Pollinator attraction in a sexually deceptive orchid by means of unconventional chemicals
Proceedings of The Royal Society B: Biological Sciences, 2003
Ophrys flowers mimic virgin females of their pollinators, and thereby attract males for pollination. Stimulated by scent, the males attempt to copulate with flower labella and thereby ensure pollination. Here, we show for the first time, to our knowledge, that pollinator attraction in sexually deceptive orchids may be based on a few specific chemical compounds. Ophrys speculum flowers produce many volatiles, including trace amounts of (w -1)-hydroxy and (w -1)-oxo acids, especially 9-hydroxydecanoic acid. These compounds, which are novel in plants, prove to be the major components of the female sex pheromone in the scoliid wasp Campsoscolia ciliata, and stimulate male copulatory behaviour in this pollinator species.

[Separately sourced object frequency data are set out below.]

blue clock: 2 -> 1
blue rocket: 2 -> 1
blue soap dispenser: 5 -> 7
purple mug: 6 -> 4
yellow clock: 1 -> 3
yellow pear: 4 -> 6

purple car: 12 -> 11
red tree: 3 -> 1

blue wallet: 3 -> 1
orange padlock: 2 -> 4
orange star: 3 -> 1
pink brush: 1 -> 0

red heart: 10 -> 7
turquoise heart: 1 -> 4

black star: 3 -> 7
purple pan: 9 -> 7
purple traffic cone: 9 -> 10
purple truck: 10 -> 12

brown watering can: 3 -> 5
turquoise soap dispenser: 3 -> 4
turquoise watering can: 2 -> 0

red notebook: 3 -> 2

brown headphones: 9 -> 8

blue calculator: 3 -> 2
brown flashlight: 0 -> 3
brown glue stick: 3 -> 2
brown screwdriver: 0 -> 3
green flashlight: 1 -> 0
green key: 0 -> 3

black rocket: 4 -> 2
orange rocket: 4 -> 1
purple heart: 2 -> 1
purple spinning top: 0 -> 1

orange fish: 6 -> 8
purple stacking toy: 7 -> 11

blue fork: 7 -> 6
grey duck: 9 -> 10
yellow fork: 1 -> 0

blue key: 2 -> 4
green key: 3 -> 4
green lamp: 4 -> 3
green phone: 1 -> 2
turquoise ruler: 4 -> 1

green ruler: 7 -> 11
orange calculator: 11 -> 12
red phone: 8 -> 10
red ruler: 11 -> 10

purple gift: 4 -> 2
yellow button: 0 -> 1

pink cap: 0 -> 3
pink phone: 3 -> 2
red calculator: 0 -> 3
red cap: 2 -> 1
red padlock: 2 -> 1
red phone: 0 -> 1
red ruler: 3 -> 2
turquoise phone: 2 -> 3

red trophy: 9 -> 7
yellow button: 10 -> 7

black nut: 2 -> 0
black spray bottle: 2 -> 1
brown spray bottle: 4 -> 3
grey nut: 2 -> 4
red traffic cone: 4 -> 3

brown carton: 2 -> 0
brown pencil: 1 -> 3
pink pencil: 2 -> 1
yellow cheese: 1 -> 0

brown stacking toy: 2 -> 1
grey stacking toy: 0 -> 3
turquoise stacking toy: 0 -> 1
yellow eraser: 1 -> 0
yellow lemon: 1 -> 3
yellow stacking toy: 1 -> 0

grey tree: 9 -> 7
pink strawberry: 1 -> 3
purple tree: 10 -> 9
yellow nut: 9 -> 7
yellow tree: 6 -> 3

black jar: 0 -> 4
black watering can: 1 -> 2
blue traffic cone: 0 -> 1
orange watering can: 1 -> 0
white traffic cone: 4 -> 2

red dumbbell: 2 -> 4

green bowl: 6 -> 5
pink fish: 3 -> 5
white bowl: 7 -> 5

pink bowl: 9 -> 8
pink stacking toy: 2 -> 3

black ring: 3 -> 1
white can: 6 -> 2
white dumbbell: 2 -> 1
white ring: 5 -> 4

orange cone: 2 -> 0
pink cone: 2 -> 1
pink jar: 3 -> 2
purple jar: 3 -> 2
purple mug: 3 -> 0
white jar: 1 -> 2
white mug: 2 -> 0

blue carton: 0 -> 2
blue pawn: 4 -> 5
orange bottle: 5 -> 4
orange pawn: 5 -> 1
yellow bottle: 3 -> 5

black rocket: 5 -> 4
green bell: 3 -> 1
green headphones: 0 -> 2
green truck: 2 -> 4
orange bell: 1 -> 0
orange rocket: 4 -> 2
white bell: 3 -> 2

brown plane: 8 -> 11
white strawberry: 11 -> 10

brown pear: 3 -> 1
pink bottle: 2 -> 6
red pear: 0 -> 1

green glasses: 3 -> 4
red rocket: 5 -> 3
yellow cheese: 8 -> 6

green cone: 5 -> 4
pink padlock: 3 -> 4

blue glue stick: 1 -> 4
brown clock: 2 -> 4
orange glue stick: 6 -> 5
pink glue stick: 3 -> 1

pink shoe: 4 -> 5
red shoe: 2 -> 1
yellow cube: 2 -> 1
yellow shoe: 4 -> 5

The specificity of the signal depends primarily on the structure and enantiomeric composition of the oxygenated acids, which is the same in wasps and in the orchids. The overall composition of the blend differs significantly between the orchid and its pollinator and is of secondary importance. 9-Hydroxydecanoic acid is a rarely occurring compound that until now has been identified only in honeybees. Contrary to the standard hypothesis that Ophrys flowers produce only 'second-class attractivity compounds' and are neglected once the pollinator females are present, we show that flowers are more attractive to the males than are their own females.